Here I adduced reasons for discounting Patrick’s recollection of having attended a preparatory school at Paignton, near Torbay in Devonshire. I have since found that Patrick was right, and I wrong. I had overlooked his brief diary entry for 8 November 1981, in which he describes a visit he made to Devonshire with my mother, which settles the matter decisively:
… so to Paignton, where (in pretty bitter cold) we walked upon the faintly familiar sand, looking at the perfectly familiar Thatcher [a large rock at the tide line] – thro the unknown town to a naturally unknown pub where we ate a pasty & asked the way to Grosvenor Rd. – no boyhood there alas.
In view of the allusion to his ‘boyhood’ familiarity with the town, it would be perverse to doubt Patrick’s assertion that he attended a school there.[fn1] The concluding reference incidentally also suggests that the school had ceased to exist.
I would further emphasize that the brevity of Patrick’s allusive references to his early sailing is of a piece with his broader concern to preserve his life before he married my mother in 1945 as secret as possible. His concern to preserve his privacy is far from unique among authors.
What previously persuaded me that Patrick had not, as he declared, engaged in his youth in a voyage or voyages in a ship under sail was the following entry in his diary for 12 October 1991:
In the afternoon we walked beyond Dugommier [the fort above Collioure], M[ary] going well … Then going down into P[ort-]V[endres] we saw a fine vessel on the further quay & went to look: the barque Belem, built at Nantes in 1898, 50m + long, 8,60 wide, 500 tons, drawing 3,8m. (These figures may be wrong: I did not note them at the time,[fn2] but she sails tomorrow at 11 & I hope to check them before then.) … 58m long 8.80 wide 3.6 draught 750 tons crew 16(?) built 96 sold to D of W 1914 then to Sir A.E. Guinness ocean-going yacht until 52 then navire ecole à Venise 1979 Caisse d’Epargne (Ecureuil) 85 to NY (S of Liberty) 12 staysails & jibs 10 square sails can make 12k under sail.
Next day:
Early I went to PV, checked the Belem’s measurements & contemplated her rigging. Then we went a little before 11 & she was making ready – people gathered but not too many – & almost on time she cast off & motored towards the jetty. We had scarcely hoped to see her set any sail, but a slight N breeze had sprung up & as she passed out of the port she did so with 3 fine staysails. We c
ould not tell her direction but at all hazards hurried up the devilish Béar road: & there suddenly she was far below, heading SE under courses, topsails & most fore & aft sails, looking perfectly lovely, the staysails white interrupted curved Ds catching the sun between the square sails – lovely proportions – an entity. We moved farther up; she moved farther out, setting the topgallants & eventually remarkably broad & deep royals. Her course was erratic at 1st … but eventually she settled for I suppose Cap Creus & sailed gently (3 or 4k?) into the blue. Such joy. (& in such a horrible, horrible world).
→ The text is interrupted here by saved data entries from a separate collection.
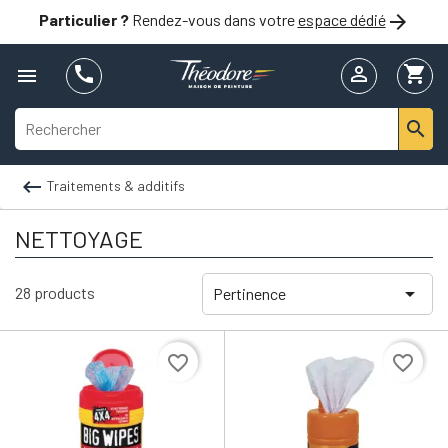

Particulier ?
Rendez-vous dans votre
espace dédié


shopping_cart



Traitements & additifs
NETTOYAGE

28 products
Pertinence
favorite_border
favorite_border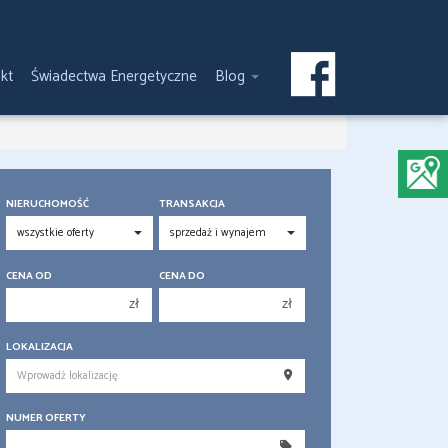
kt
Świadectwa Energetyczne
Blog
NIERUCHOMOŚĆ
TRANSAKCJA
CENA OD
CENA DO
zł
zł
150 000 zł
150 000 zł
LOKALIZACJA
200 000 zł
200 000 zł
250 000 zł
250 000 zł
NUMER OFERTY
300 000 zł
300 000 zł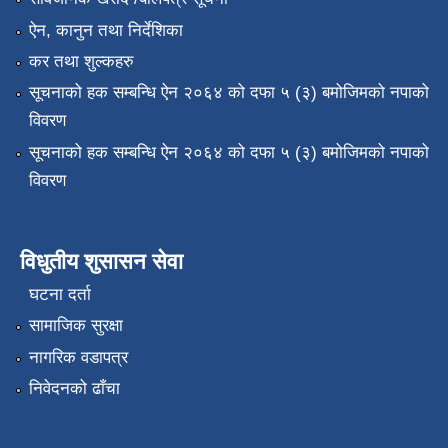
ऐन, कानुन तथा निर्देशिका
कर तथा शुल्कहरु
सूचनाको हक सम्बन्धि ऐन २०६४ को दफा ५ (३) बमोजिमको नपाको
विवरण
सूचनाको हक सम्बन्धि ऐन २०६४ को दफा ५ (३) बमोजिमको नपाको
विवरण
विधुतीय शुसासन सेवा
घटना दर्ता
सामाजिक सुरक्षा
नागरिक वडापत्र
निवेदनको ढाँचा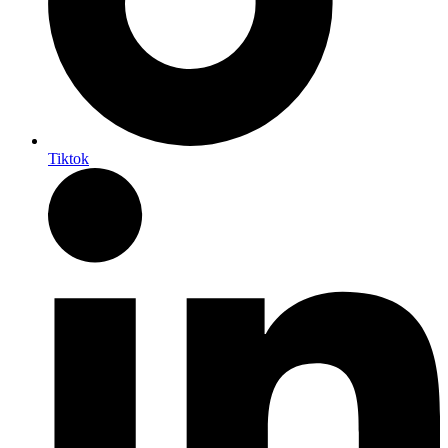
Tiktok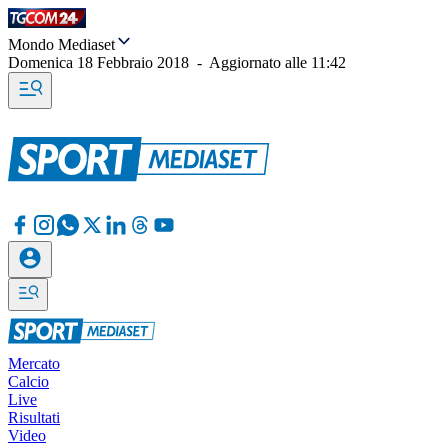
Mondo Mediaset
Domenica 18 Febbraio 2018
-
Aggiornato alle
11:42
Mercato
Calcio
Live
Risultati
Video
From this I gained the impression that it was the first time he had encountered the vessel. If so, it would be incompatible with his claim to have sailed in her during his youth before the War. On reflection, I do not now feel that my reasoning was altogether decisive.
Closer consideration suggests the possibility that Patrick may not have realized that it was the same vessel as that in which he afterwards claimed to have sailed more than half a century before. Under the Hon. Arthur Ernest Guinness’s ownership she had been rechristened Fantôme II, reverting to Belem some years after his death in 1949.[2] As was seen in the last chapter, a passing allusion in 1999 indicates that it was aboard Fantôme II that Patrick believed himself to have sailed in his youth – a name he failed to mention when inspecting the ship at Port-Vendres in 1991. Could it be that after long years he did not appreciate that the Belem was in fact one and the same with Fantôme II, in which he claimed to have sailed in his youth?